At the time of the offence the defendant was a sports enthusiast and semi-professional athlete, as were many of her friends and family members. The Crown argued at trial that the murder was prompted by the defendant’s wish not to have a child interfere with her goal of representing Australia in water polo at the 2000 Olympics in Sydney.

Held: Whealy J sentenced the defendant (by then aged 35 years) to 18 years imprisonment, to serve a minimum of 13 years and five months. He did not take the option of imposing a sentence of life imprisonment. Relevant to the sentencing decision were the factors that –

1. The killing of a child by its mother is “tore asunder the natural relationship between mother and daughter”
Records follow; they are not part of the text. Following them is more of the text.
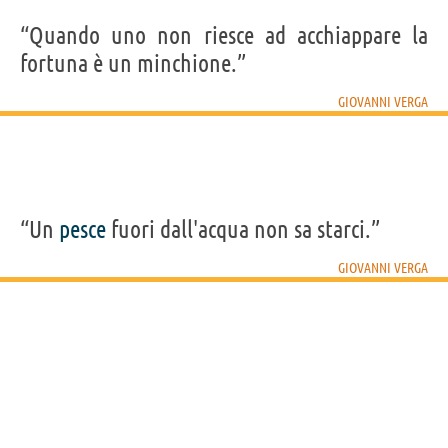
“Quando uno non riesce ad acchiappare la
fortuna è un minchione.”
GIOVANNI VERGA
“Un
pesce
fuori dall'acqua non sa starci.”
GIOVANNI VERGA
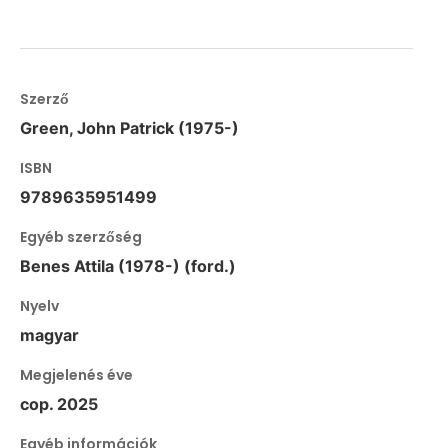
Szerző
Green, John Patrick (1975-)
ISBN
9789635951499
Egyéb szerzőség
Benes Attila (1978-) (ford.)
Nyelv
magyar
Megjelenés éve
cop. 2025
Egyéb információk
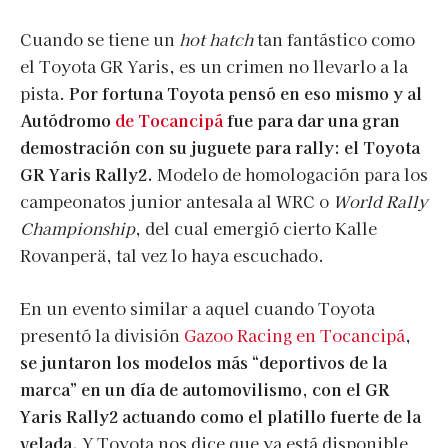
Cuando se tiene un
hot hatch
tan fantástico como
el Toyota GR Yaris, es un crimen no llevarlo a la
pista.
Por fortuna Toyota pensó en eso mismo y al
Autódromo
de Tocancipá
fue para dar una gran
demostración con su juguete para rally: el Toyota
GR Yaris Rally2.
Modelo de homologación para los
campeonatos junior antesala al WRC o
World Rally
Championship
, del cual emergió cierto Kalle
Rovanperä, tal vez lo haya escuchado.
En un evento similar a aquel cuando Toyota
presentó la división
Gazoo Racing en Tocancipá
,
se juntaron los modelos más “deportivos de la
marca” en un día de automovilismo, con el GR
Yaris Rally2 actuando como el platillo fuerte de la
velada.
Y Toyota nos dice que ya está disponible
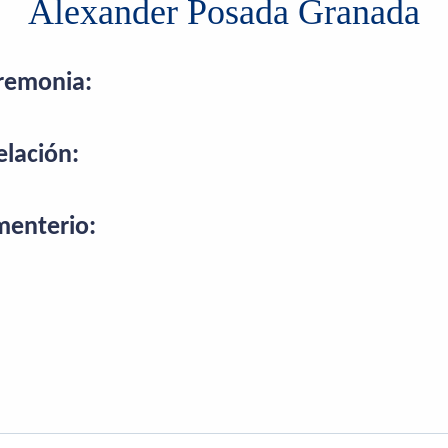
Alexander Posada Granada
remonia:
elación:
enterio:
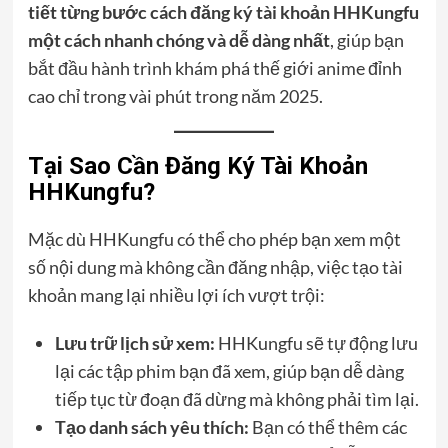
tiết từng bước cách đăng ký tài khoản HHKungfu
một cách nhanh chóng và dễ dàng nhất
, giúp bạn
bắt đầu hành trình khám phá thế giới anime đỉnh
cao chỉ trong vài phút trong năm 2025.
Tại Sao Cần Đăng Ký Tài Khoản
HHKungfu?
Mặc dù HHKungfu có thể cho phép bạn xem một
số nội dung mà không cần đăng nhập, việc tạo tài
khoản mang lại nhiều lợi ích vượt trội:
Lưu trữ lịch sử xem:
HHKungfu sẽ tự động lưu
lại các tập phim bạn đã xem, giúp bạn dễ dàng
tiếp tục từ đoạn đã dừng mà không phải tìm lại.
Tạo danh sách yêu thích:
Bạn có thể thêm các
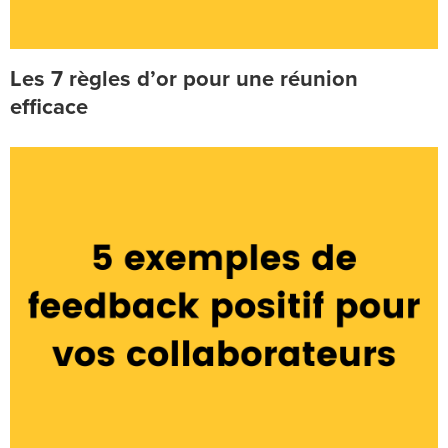
Les 7 règles d’or pour une réunion
efficace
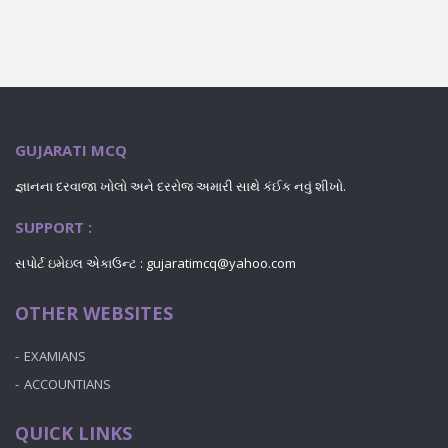
GUJARATI MCQ
જ્ઞાનના દરવાજા ખોલો અને દરરોજ અમારી સાથે કંઈક નવું શીખો.
SUPPORT :
સપોર્ટ ઇમેઇલ એકાઉન્ટ : gujaratimcq@yahoo.com
OTHER WEBSITES
EXAMIANS
ACCOUNTIANS
QUICK LINKS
2. The offence had been premeditated for a short period.

3. Aggravating factors were the age of the victim and that the murder involved abuse of a position of trust.

4. The Court accepted that she had murdered her daughter “in a situation of desperation … [from which] from her perception there was simply no way out”. His Honour accepted that Lane was unlikely to reoffend and presented no risk to the community.

The defendant’s (perhaps excessive) passion for sports appears not to have been an aggravating factor.


Whealy J’s sentencing remarks are restricted. This report has been prepared based on reports prepared by the Australian Broadcasting Corporation and the Sydney Morning Herald.

An appeal against conviction to the Court of Criminal Appeal was dismissed: Lane v R [2013] NSWCCA 317. It appears no attempt was made to appeal to the High Court of Australia.